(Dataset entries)
========
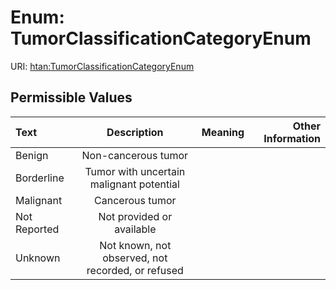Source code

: 
# Enum: TumorClassificationCategoryEnum



URI: [htan:TumorClassificationCategoryEnum](https://w3id.org/htan/TumorClassificationCategoryEnum)


## Permissible Values

| Text | Description | Meaning | Other Information |
| :--- | :---: | :---: | ---: |
| Benign | Non-cancerous tumor |  |  |
| Borderline | Tumor with uncertain malignant potential |  |  |
| Malignant | Cancerous tumor |  |  |
| Not Reported | Not provided or available |  |  |
| Unknown | Not known, not observed, not recorded, or refused |  |  |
========
- **ABOUT THIS TASK**: Look through the entries above, and wherever a line holds the word "TumorClassificationCategoryEnum", copy it.

- **RESPONSE TO THIS EXERCISE**:
# Enum: TumorClassificationCategoryEnum
URI: [htan:TumorClassificationCategoryEnum](https://w3id.org/htan/TumorClassificationCategoryEnum)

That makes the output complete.